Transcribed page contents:
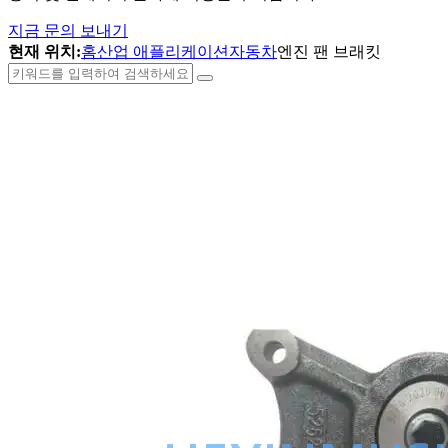
지금 문의 보내기
현재 위치:
홈
산업 애플리케이션
자동차
엔진 팬 브래킷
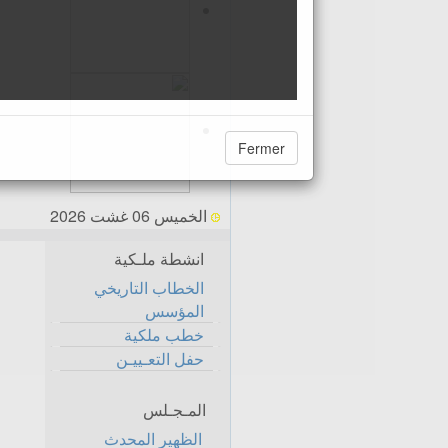
Fermer
الخميس 06 غشت 2026
انشطة ملـكية
الخطاب التاريخي
المؤسس
خطب ملكية
حفل التعـييـن
المـجـلس
الظهير المحدث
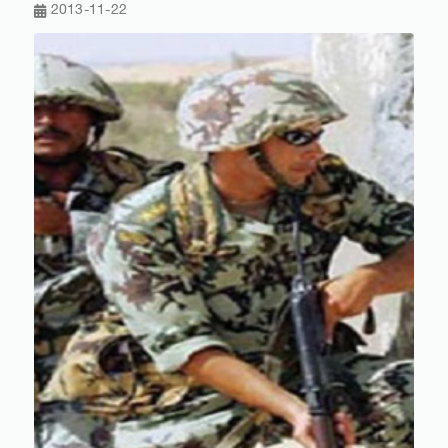
2013-11-22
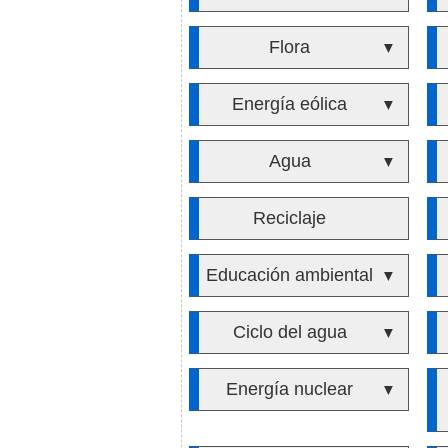
Flora
▼
Energía eólica
▼
Agua
▼
Reciclaje
Educación ambiental
▼
Ciclo del agua
▼
Energía nuclear
▼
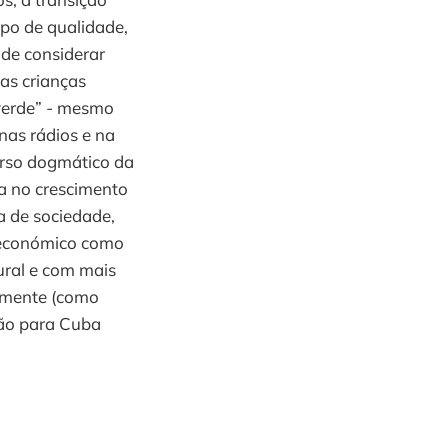
po de qualidade,
 de considerar
as crianças
verde” - mesmo
 nas rádios e na
curso dogmático da
da no crescimento
a de sociedade,
o económico como
ural e com mais
amente (como
“vão para Cuba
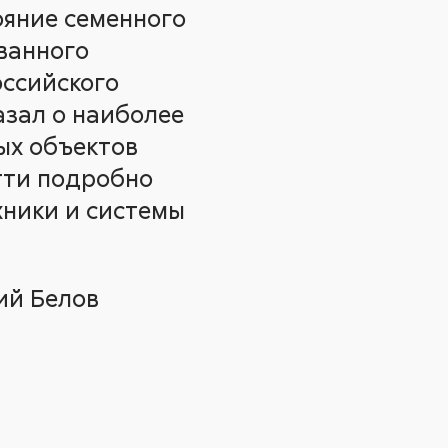
ояние семенного
ванного
оссийского
азал о наиболее
ых объектов
ютти подробно
хники и системы
ий Белов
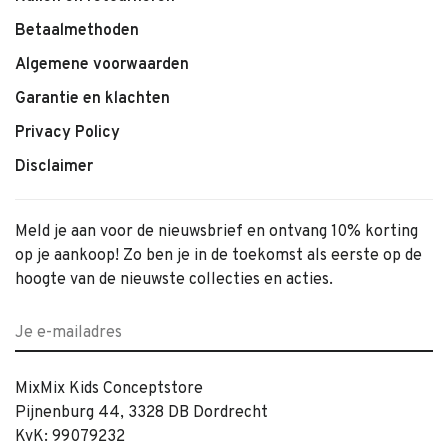
Betaalmethoden
Algemene voorwaarden
Garantie en klachten
Privacy Policy
Disclaimer
Meld je aan voor de nieuwsbrief en ontvang 10% korting
op je aankoop! Zo ben je in de toekomst als eerste op de
hoogte van de nieuwste collecties en acties.
MixMix Kids Conceptstore
Pijnenburg 44, 3328 DB Dordrecht
KvK: 99079232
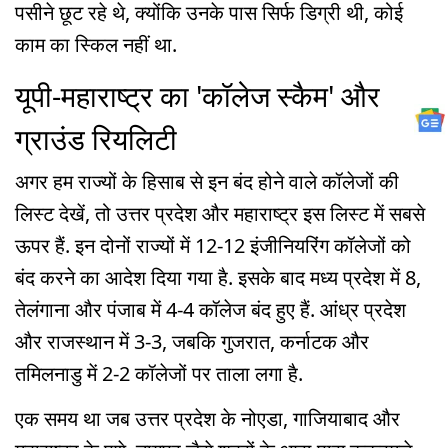
पसीने छूट रहे थे, क्योंकि उनके पास सिर्फ डिग्री थी, कोई
काम का स्किल नहीं था.
यूपी-महाराष्ट्र का 'कॉलेज स्कैम' और
ग्राउंड रियलिटी
अगर हम राज्यों के हिसाब से इन बंद होने वाले कॉलेजों की
लिस्ट देखें, तो उत्तर प्रदेश और महाराष्ट्र इस लिस्ट में सबसे
ऊपर हैं. इन दोनों राज्यों में 12-12 इंजीनियरिंग कॉलेजों को
बंद करने का आदेश दिया गया है. इसके बाद मध्य प्रदेश में 8,
तेलंगाना और पंजाब में 4-4 कॉलेज बंद हुए हैं. आंध्र प्रदेश
और राजस्थान में 3-3, जबकि गुजरात, कर्नाटक और
तमिलनाडु में 2-2 कॉलेजों पर ताला लगा है.
एक समय था जब उत्तर प्रदेश के नोएडा, गाजियाबाद और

● **What is needed**
Repeat all of the entries above word for word and omit the pictures.

● **Expected answer**
지금 문의 보내기
현재 위치:
홈
산업 애플리케이션
자동차
엔진 팬 브래킷
Fermer
الخميس 06 غشت 2026
انشطة ملـكية
الخطاب التاريخي
المؤسس
خطب ملكية
حفل التعـييـن
المـجـلس
الظهير المحدث
2013-11-22
Flora
▼
Energía eólica
▼
Agua
▼
Reciclaje
Educación ambiental
▼
Ciclo del agua
▼
Energía nuclear
▼
po de qualidade,
 de considerar
as crianças
verde” - mesmo
 nas rádios e na
curso dogmático da
da no crescimento
a de sociedade,
o económico como
ural e com mais
amente (como
“vão para Cuba
ояние семенного
ванного
оссийского
азал о наиболее
ых объектов
ютти подробно
хники и системы
ий Белов
Betaalmethoden
Algemene voorwaarden
Garantie en klachten
Privacy Policy
Disclaimer
Meld je aan voor de nieuwsbrief en ontvang 10% korting
op je aankoop! Zo ben je in de toekomst als eerste op de
hoogte van de nieuwste collecties en acties.
MixMix Kids Conceptstore
Pijnenburg 44, 3328 DB Dordrecht
KvK: 99079232
पसीने छूट रहे थे, क्योंकि उनके पास सिर्फ डिग्री थी, कोई
काम का स्किल नहीं था.
यूपी-महाराष्ट्र का 'कॉलेज स्कैम' और
ग्राउंड रियलिटी
अगर हम राज्यों के हिसाब से इन बंद होने वाले कॉलेजों की
लिस्ट देखें, तो उत्तर प्रदेश और महाराष्ट्र इस लिस्ट में सबसे
ऊपर हैं. इन दोनों राज्यों में 12-12 इंजीनियरिंग कॉलेजों को
बंद करने का आदेश दिया गया है. इसके बाद मध्य प्रदेश में 8,
तेलंगाना और पंजाब में 4-4 कॉलेज बंद हुए हैं. आंध्र प्रदेश
और राजस्थान में 3-3, जबकि गुजरात, कर्नाटक और
तमिलनाडु में 2-2 कॉलेजों पर ताला लगा है.
एक समय था जब उत्तर प्रदेश के नोएडा, गाजियाबाद और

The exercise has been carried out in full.